With expectations for a policy rate cut already having faded and investor sentiment weakened, supply-demand and exchange-rate conditions are also cited as burdens. Cho Yonggu, a researcher at Shinyoung Securities, pointed out, "Korean Treasury yields have continued to rise while the stock index has been hitting record highs, yet they have not meaningfully retreated even when stocks have corrected," adding, "Risk-on sentiment in the financial market, combined with increased issuance, is acting as a negative factor for bond supply-demand."
There is still some expectation that foreign inflows will come in with Korea's inclusion in the World Government Bond Index (WGBI) in April, but the weak won is acting as a factor that constrains foreign investors' appetite for Korean Treasuries. Some in the securities industry even say that "for bonds to be attractive, it is important that the semiconductor cycle turns down," underscoring the lack of a clear buying catalyst. Cho predicted, "In the end, the market will likely continue to see pension funds, whose capacity to buy bonds has increased, playing a role in defending the upper bound of yields, while waiting for foreign WGBI-related inflows."
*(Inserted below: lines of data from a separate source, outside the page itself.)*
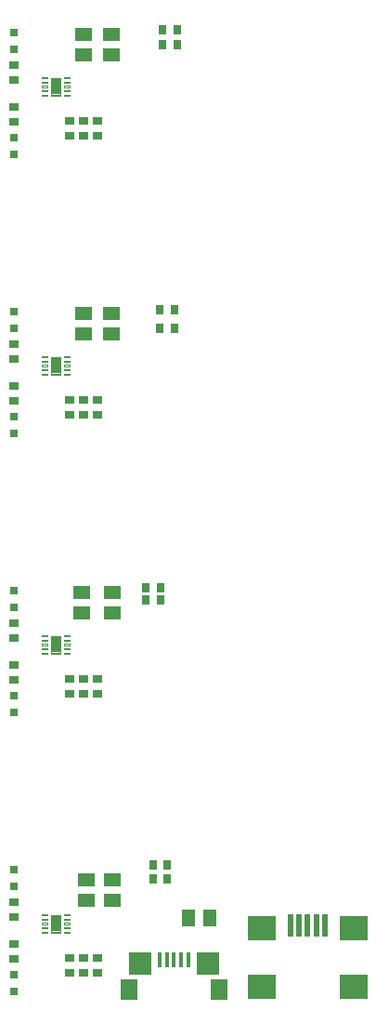
<source format=gtp>
G75*
%MOIN*%
%OFA0B0*%
%FSLAX25Y25*%
%IPPOS*%
%LPD*%
%AMOC8*
5,1,8,0,0,1.08239X$1,22.5*
%
%ADD10R,0.05906X0.05118*%
%ADD11R,0.03543X0.02756*%
%ADD12C,0.00394*%
%ADD13C,0.00354*%
%ADD14R,0.03150X0.03150*%
%ADD15R,0.02756X0.03543*%
%ADD16R,0.08268X0.07874*%
%ADD17R,0.06299X0.07480*%
%ADD18R,0.01575X0.05315*%
%ADD19R,0.09843X0.08661*%
%ADD20R,0.01969X0.07874*%
%ADD21R,0.05118X0.05906*%
D10*
X0050500Y0050740D03*
X0050500Y0043260D03*
X0041000Y0050740D03*
X0041000Y0043260D03*
X0050000Y0253740D03*
X0050000Y0246260D03*
X0040000Y0253740D03*
X0040000Y0246260D03*
X0050500Y0153740D03*
X0050500Y0146260D03*
X0039500Y0153740D03*
X0039500Y0146260D03*
X0050000Y0353740D03*
X0050000Y0346260D03*
X0040000Y0353740D03*
X0040000Y0346260D03*
D11*
X0035000Y0017441D03*
X0035000Y0022559D03*
X0015000Y0022441D03*
X0015000Y0027559D03*
X0015000Y0042559D03*
X0015000Y0037441D03*
X0040000Y0017441D03*
X0040000Y0022559D03*
X0045000Y0017441D03*
X0045000Y0022559D03*
X0035000Y0217441D03*
X0035000Y0222559D03*
X0015000Y0222441D03*
X0015000Y0227559D03*
X0015000Y0242559D03*
X0015000Y0237441D03*
X0040000Y0217441D03*
X0040000Y0222559D03*
X0045000Y0217441D03*
X0045000Y0222559D03*
X0035000Y0117441D03*
X0035000Y0122559D03*
X0015000Y0122441D03*
X0015000Y0127559D03*
X0015000Y0142559D03*
X0015000Y0137441D03*
X0040000Y0117441D03*
X0040000Y0122559D03*
X0045000Y0117441D03*
X0045000Y0122559D03*
X0035000Y0317441D03*
X0035000Y0322559D03*
X0015000Y0322441D03*
X0015000Y0327559D03*
X0015000Y0342559D03*
X0015000Y0337441D03*
X0040000Y0317441D03*
X0040000Y0322559D03*
X0045000Y0317441D03*
X0045000Y0322559D03*
D12*
X0027047Y0037954D02*
X0025079Y0037954D01*
X0025079Y0038346D01*
X0027047Y0038346D01*
X0027047Y0037954D01*
X0027047Y0036379D02*
X0025079Y0036379D01*
X0025079Y0036771D01*
X0027047Y0036771D01*
X0027047Y0036379D01*
X0027047Y0034804D02*
X0025079Y0034804D01*
X0025079Y0035196D01*
X0027047Y0035196D01*
X0027047Y0034804D01*
X0027047Y0033229D02*
X0025079Y0033229D01*
X0025079Y0033621D01*
X0027047Y0033621D01*
X0027047Y0033229D01*
X0027047Y0031654D02*
X0025079Y0031654D01*
X0025079Y0032046D01*
X0027047Y0032046D01*
X0027047Y0031654D01*
X0034921Y0031654D02*
X0032953Y0031654D01*
X0032953Y0032046D01*
X0034921Y0032046D01*
X0034921Y0031654D01*
X0034921Y0033229D02*
X0032953Y0033229D01*
X0032953Y0033621D01*
X0034921Y0033621D01*
X0034921Y0033229D01*
X0034921Y0034804D02*
X0032953Y0034804D01*
X0032953Y0035196D01*
X0034921Y0035196D01*
X0034921Y0034804D01*
X0034921Y0036379D02*
X0032953Y0036379D01*
X0032953Y0036771D01*
X0034921Y0036771D01*
X0034921Y0036379D01*
X0034921Y0037954D02*
X0032953Y0037954D01*
X0032953Y0038346D01*
X0034921Y0038346D01*
X0034921Y0037954D01*
X0027047Y0237954D02*
X0025079Y0237954D01*
X0025079Y0238346D01*
X0027047Y0238346D01*
X0027047Y0237954D01*
X0027047Y0236379D02*
X0025079Y0236379D01*
X0025079Y0236771D01*
X0027047Y0236771D01*
X0027047Y0236379D01*
X0027047Y0234804D02*
X0025079Y0234804D01*
X0025079Y0235196D01*
X0027047Y0235196D01*
X0027047Y0234804D01*
X0027047Y0233229D02*
X0025079Y0233229D01*
X0025079Y0233621D01*
X0027047Y0233621D01*
X0027047Y0233229D01*
X0027047Y0231654D02*
X0025079Y0231654D01*
X0025079Y0232046D01*
X0027047Y0232046D01*
X0027047Y0231654D01*
X0034921Y0231654D02*
X0032953Y0231654D01*
X0032953Y0232046D01*
X0034921Y0232046D01*
X0034921Y0231654D01*
X0034921Y0233229D02*
X0032953Y0233229D01*
X0032953Y0233621D01*
X0034921Y0233621D01*
X0034921Y0233229D01*
X0034921Y0234804D02*
X0032953Y0234804D01*
X0032953Y0235196D01*
X0034921Y0235196D01*
X0034921Y0234804D01*
X0034921Y0236379D02*
X0032953Y0236379D01*
X0032953Y0236771D01*
X0034921Y0236771D01*
X0034921Y0236379D01*
X0034921Y0237954D02*
X0032953Y0237954D01*
X0032953Y0238346D01*
X0034921Y0238346D01*
X0034921Y0237954D01*
X0027047Y0137954D02*
X0025079Y0137954D01*
X0025079Y0138346D01*
X0027047Y0138346D01*
X0027047Y0137954D01*
X0027047Y0136379D02*
X0025079Y0136379D01*
X0025079Y0136771D01*
X0027047Y0136771D01*
X0027047Y0136379D01*
X0027047Y0134804D02*
X0025079Y0134804D01*
X0025079Y0135196D01*
X0027047Y0135196D01*
X0027047Y0134804D01*
X0027047Y0133229D02*
X0025079Y0133229D01*
X0025079Y0133621D01*
X0027047Y0133621D01*
X0027047Y0133229D01*
X0027047Y0131654D02*
X0025079Y0131654D01*
X0025079Y0132046D01*
X0027047Y0132046D01*
X0027047Y0131654D01*
X0034921Y0131654D02*
X0032953Y0131654D01*
X0032953Y0132046D01*
X0034921Y0132046D01*
X0034921Y0131654D01*
X0034921Y0133229D02*
X0032953Y0133229D01*
X0032953Y0133621D01*
X0034921Y0133621D01*
X0034921Y0133229D01*
X0034921Y0134804D02*
X0032953Y0134804D01*
X0032953Y0135196D01*
X0034921Y0135196D01*
X0034921Y0134804D01*
X0034921Y0136379D02*
X0032953Y0136379D01*
X0032953Y0136771D01*
X0034921Y0136771D01*
X0034921Y0136379D01*
X0034921Y0137954D02*
X0032953Y0137954D01*
X0032953Y0138346D01*
X0034921Y0138346D01*
X0034921Y0137954D01*
X0027047Y0337954D02*
X0025079Y0337954D01*
X0025079Y0338346D01*
X0027047Y0338346D01*
X0027047Y0337954D01*
X0027047Y0336379D02*
X0025079Y0336379D01*
X0025079Y0336771D01*
X0027047Y0336771D01*
X0027047Y0336379D01*
X0027047Y0334804D02*
X0025079Y0334804D01*
X0025079Y0335196D01*
X0027047Y0335196D01*
X0027047Y0334804D01*
X0027047Y0333229D02*
X0025079Y0333229D01*
X0025079Y0333621D01*
X0027047Y0333621D01*
X0027047Y0333229D01*
X0027047Y0331654D02*
X0025079Y0331654D01*
X0025079Y0332046D01*
X0027047Y0332046D01*
X0027047Y0331654D01*
X0034921Y0331654D02*
X0032953Y0331654D01*
X0032953Y0332046D01*
X0034921Y0332046D01*
X0034921Y0331654D01*
X0034921Y0333229D02*
X0032953Y0333229D01*
X0032953Y0333621D01*
X0034921Y0333621D01*
X0034921Y0333229D01*
X0034921Y0334804D02*
X0032953Y0334804D01*
X0032953Y0335196D01*
X0034921Y0335196D01*
X0034921Y0334804D01*
X0034921Y0336379D02*
X0032953Y0336379D01*
X0032953Y0336771D01*
X0034921Y0336771D01*
X0034921Y0336379D01*
X0034921Y0337954D02*
X0032953Y0337954D01*
X0032953Y0338346D01*
X0034921Y0338346D01*
X0034921Y0337954D01*
D13*
X0031594Y0038169D02*
X0031594Y0031831D01*
X0028406Y0031831D01*
X0028406Y0038169D01*
X0031594Y0038169D01*
X0031594Y0032184D02*
X0028406Y0032184D01*
X0028406Y0032537D02*
X0031594Y0032537D01*
X0031594Y0032890D02*
X0028406Y0032890D01*
X0028406Y0033243D02*
X0031594Y0033243D01*
X0031594Y0033596D02*
X0028406Y0033596D01*
X0028406Y0033949D02*
X0031594Y0033949D01*
X0031594Y0034302D02*
X0028406Y0034302D01*
X0028406Y0034655D02*
X0031594Y0034655D01*
X0031594Y0035008D02*
X0028406Y0035008D01*
X0028406Y0035361D02*
X0031594Y0035361D01*
X0031594Y0035714D02*
X0028406Y0035714D01*
X0028406Y0036067D02*
X0031594Y0036067D01*
X0031594Y0036420D02*
X0028406Y0036420D01*
X0028406Y0036773D02*
X0031594Y0036773D01*
X0031594Y0037126D02*
X0028406Y0037126D01*
X0028406Y0037479D02*
X0031594Y0037479D01*
X0031594Y0037832D02*
X0028406Y0037832D01*
X0031594Y0238169D02*
X0031594Y0231831D01*
X0028406Y0231831D01*
X0028406Y0238169D01*
X0031594Y0238169D01*
X0031594Y0232184D02*
X0028406Y0232184D01*
X0028406Y0232537D02*
X0031594Y0232537D01*
X0031594Y0232890D02*
X0028406Y0232890D01*
X0028406Y0233243D02*
X0031594Y0233243D01*
X0031594Y0233596D02*
X0028406Y0233596D01*
X0028406Y0233949D02*
X0031594Y0233949D01*
X0031594Y0234302D02*
X0028406Y0234302D01*
X0028406Y0234655D02*
X0031594Y0234655D01*
X0031594Y0235008D02*
X0028406Y0235008D01*
X0028406Y0235361D02*
X0031594Y0235361D01*
X0031594Y0235714D02*
X0028406Y0235714D01*
X0028406Y0236067D02*
X0031594Y0236067D01*
X0031594Y0236420D02*
X0028406Y0236420D01*
X0028406Y0236773D02*
X0031594Y0236773D01*
X0031594Y0237126D02*
X0028406Y0237126D01*
X0028406Y0237479D02*
X0031594Y0237479D01*
X0031594Y0237832D02*
X0028406Y0237832D01*
X0031594Y0138169D02*
X0031594Y0131831D01*
X0028406Y0131831D01*
X0028406Y0138169D01*
X0031594Y0138169D01*
X0031594Y0132184D02*
X0028406Y0132184D01*
X0028406Y0132537D02*
X0031594Y0132537D01*
X0031594Y0132890D02*
X0028406Y0132890D01*
X0028406Y0133243D02*
X0031594Y0133243D01*
X0031594Y0133596D02*
X0028406Y0133596D01*
X0028406Y0133949D02*
X0031594Y0133949D01*
X0031594Y0134302D02*
X0028406Y0134302D01*
X0028406Y0134655D02*
X0031594Y0134655D01*
X0031594Y0135008D02*
X0028406Y0135008D01*
X0028406Y0135361D02*
X0031594Y0135361D01*
X0031594Y0135714D02*
X0028406Y0135714D01*
X0028406Y0136067D02*
X0031594Y0136067D01*
X0031594Y0136420D02*
X0028406Y0136420D01*
X0028406Y0136773D02*
X0031594Y0136773D01*
X0031594Y0137126D02*
X0028406Y0137126D01*
X0028406Y0137479D02*
X0031594Y0137479D01*
X0031594Y0137832D02*
X0028406Y0137832D01*
X0031594Y0338169D02*
X0031594Y0331831D01*
X0028406Y0331831D01*
X0028406Y0338169D01*
X0031594Y0338169D01*
X0031594Y0332184D02*
X0028406Y0332184D01*
X0028406Y0332537D02*
X0031594Y0332537D01*
X0031594Y0332890D02*
X0028406Y0332890D01*
X0028406Y0333243D02*
X0031594Y0333243D01*
X0031594Y0333596D02*
X0028406Y0333596D01*
X0028406Y0333949D02*
X0031594Y0333949D01*
X0031594Y0334302D02*
X0028406Y0334302D01*
X0028406Y0334655D02*
X0031594Y0334655D01*
X0031594Y0335008D02*
X0028406Y0335008D01*
X0028406Y0335361D02*
X0031594Y0335361D01*
X0031594Y0335714D02*
X0028406Y0335714D01*
X0028406Y0336067D02*
X0031594Y0336067D01*
X0031594Y0336420D02*
X0028406Y0336420D01*
X0028406Y0336773D02*
X0031594Y0336773D01*
X0031594Y0337126D02*
X0028406Y0337126D01*
X0028406Y0337479D02*
X0031594Y0337479D01*
X0031594Y0337832D02*
X0028406Y0337832D01*
D14*
X0015000Y0048297D03*
X0015000Y0054203D03*
X0015000Y0016703D03*
X0015000Y0010797D03*
X0015000Y0248297D03*
X0015000Y0254203D03*
X0015000Y0216703D03*
X0015000Y0210797D03*
X0015000Y0148297D03*
X0015000Y0154203D03*
X0015000Y0116703D03*
X0015000Y0110797D03*
X0015000Y0348297D03*
X0015000Y0354203D03*
X0015000Y0316703D03*
X0015000Y0310797D03*
D15*
X0064941Y0051000D03*
X0070059Y0051000D03*
X0070059Y0056000D03*
X0064941Y0056000D03*
X0067441Y0248500D03*
X0072559Y0248500D03*
X0072559Y0255000D03*
X0067441Y0255000D03*
X0062441Y0151000D03*
X0067559Y0151000D03*
X0067559Y0155500D03*
X0062441Y0155500D03*
X0068441Y0350000D03*
X0073559Y0350000D03*
X0073559Y0355500D03*
X0068441Y0355500D03*
D16*
X0060295Y0020752D03*
X0084705Y0020752D03*
D17*
X0056358Y0011500D03*
X0088642Y0011500D03*
D18*
X0067382Y0022031D03*
X0069941Y0022031D03*
X0072500Y0022031D03*
X0075059Y0022031D03*
X0077618Y0022031D03*
D19*
X0103965Y0033374D03*
X0137035Y0033374D03*
X0103965Y0012508D03*
X0137035Y0012508D03*
D20*
X0114201Y0034358D03*
X0117350Y0034358D03*
X0120500Y0034358D03*
X0123650Y0034358D03*
X0126799Y0034358D03*
D21*
X0085240Y0037000D03*
X0077760Y0037000D03*
M02*

</source>
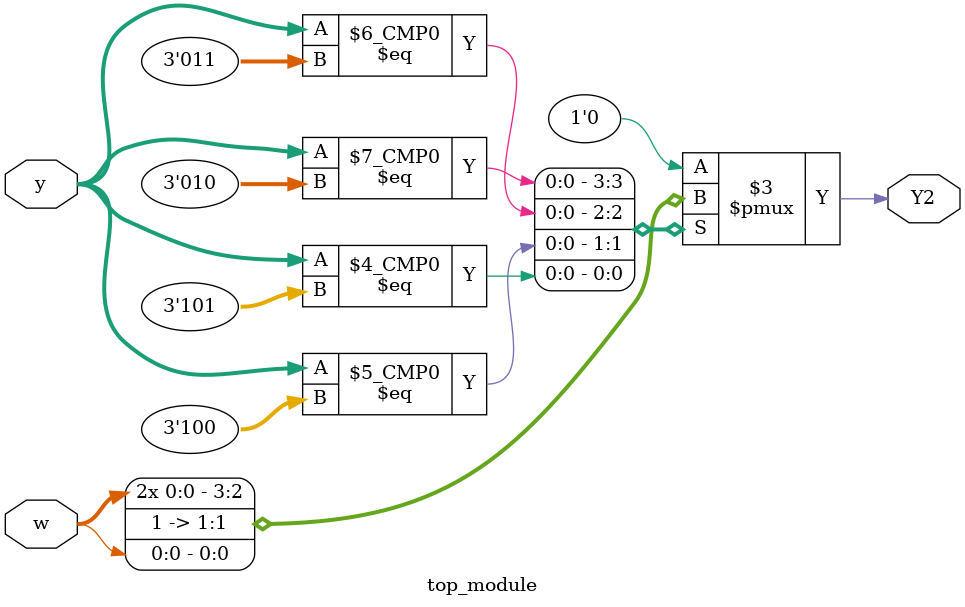
<source format=sv>
module top_module(
    input [3:1] y,
    input w,
    output reg Y2
);

always @(*) begin
    case (y)
        3'b000: Y2 = 1'b0; // State A
        3'b001: Y2 = 1'b0; // State B
        3'b010: Y2 = w;    // State C
        3'b011: Y2 = w;    // State D
        3'b100: Y2 = 1'b1; // State E
        3'b101: Y2 = w;    // State F
        default: Y2 = 1'b0; // Default case
    endcase
end

endmodule

</source>
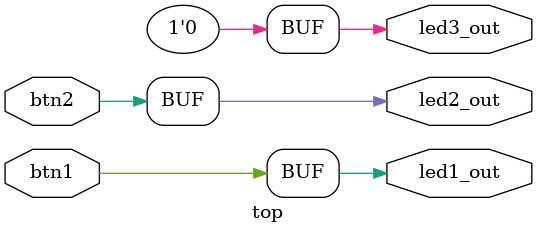
<source format=v>

module top
(
    input wire btn1,
    input wire btn2,
    output reg led1_out,
    output reg led2_out,
    output reg led3_out = 1'b0     // 0 - Led On
);

assign led1_out = btn1;
assign led2_out = btn2;

endmodule

/*
// === tangnano9k.cst ===
IO_LOC  "btn1" 3;
IO_PORT "btn1" IO_TYPE=LVCMOS18 PULL_MODE=UP;

IO_LOC  "btn2" 4;
IO_PORT "btn2" IO_TYPE=LVCMOS18 PULL_MODE=UP;

IO_LOC  "led2_out" 10;
IO_PORT "led2_out" DRIVE=8 IO_TYPE=LVCMOS18;

IO_LOC  "led1_out" 16;
IO_PORT "led1_out" DRIVE=8 IO_TYPE=LVCMOS18;

IO_LOC  "led3_out" 13;
IO_PORT "led3_out" DRIVE=8 IO_TYPE=LVCMOS18;
*/

/*
Device Utilisation:
VCC:                       1/      1   100%
IOB:                       4/    274     1%
LUT4:                      0/   8640     0%
OSER16:                    0/     80     0%
IDES16:                    0/     80     0%
IOLOGICI:                  0/    276     0%
IOLOGICO:                  0/    276     0%
MUX2_LUT5:                 0/   4320     0%
MUX2_LUT6:                 0/   2160     0%
MUX2_LUT7:                 0/   1080     0%
MUX2_LUT8:                 0/   1080     0%
ALU:                       0/   6480     0%
GND:                       1/      1   100%
DFF:                       0/   6480     0%
RAM16SDP4:                 0/    270     0%
BSRAM:                     0/     26     0%
ALU54D:                    0/     10     0%
MULTADDALU18X18:           0/     10     0%
MULTALU18X18:              0/     10     0%
MULTALU36X18:              0/     10     0%
MULT36X36:                 0/      5     0%
MULT18X18:                 0/     20     0%
MULT9X9:                   0/     40     0%
PADD18:                    0/     20     0%
PADD9:                     0/     40     0%
GSR:                       1/      1   100%
OSC:                       0/      1     0%
rPLL:                      0/      2     0%
FLASH608K:                 0/      1     0%
BUFG:                      0/     22     0%
DQCE:                      0/     24     0%
DCS:                       0/      8     0%
DHCEN:                     0/     24     0%
CLKDIV:                    0/      8     0%
CLKDIV2:                   0/     16     0%
MIPI_IBUF:                 0/     22     0%
MIPI_OBUF:                 0/     20     0%
*/

/*
// === button.v ===
IOB:                       5/    274     1%
LUT4:                      0/   8640     0%
MUX2_LUT5:                 0/   4320     0%
ALU:                       0/   6480     0%
DFF:                       0/   6480     0%

// === blink.v ===
IOB:                       3/    274     1%
LUT4:                     25/   8640     0%
MUX2_LUT5:                 0/   4320     0%
ALU:                      48/   6480     0%
DFF:                      25/   6480     0%

// === blink_button.v ===
IOB:                       7/    274     1%
LUT4:                     25/   8640     0%
MUX2_LUT5:                 0/   4320     0%
ALU:                      48/   6480     0%
DFF:                      25/   6480     0%

// === counter.v ===
IOB:                       7/    274     2%
LUT4:                     11/   8640     0%
MUX2_LUT5:                 2/   4320     0%
ALU:                      34/   6480     0%
DFF:                      30/   6480     0%
*/
</source>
On top of this, external factors and domestic fiscal-policy variables are also adding to the pressure. There are concerns that if rising JGB yields push up the upper bound of Korean Treasury yields, discussions on formulating a supplementary budget could become more burdensome at a time when government borrowing costs are already elevated. Despite recent denials by the government, the possibility of a supplementary budget in the first half of the year continues to be raised. If the government's signal of fiscal expansion becomes clear while global yields are in an upward phase, there are fears that bond-market volatility could increase significantly. A bond-market participant said, "The recent market trend is difficult to view as just a short-term event," adding, "In particular, this is a time when we must closely watch how changes in Japanese policy affect Korean yield movements and the broader discussion on fiscal policy."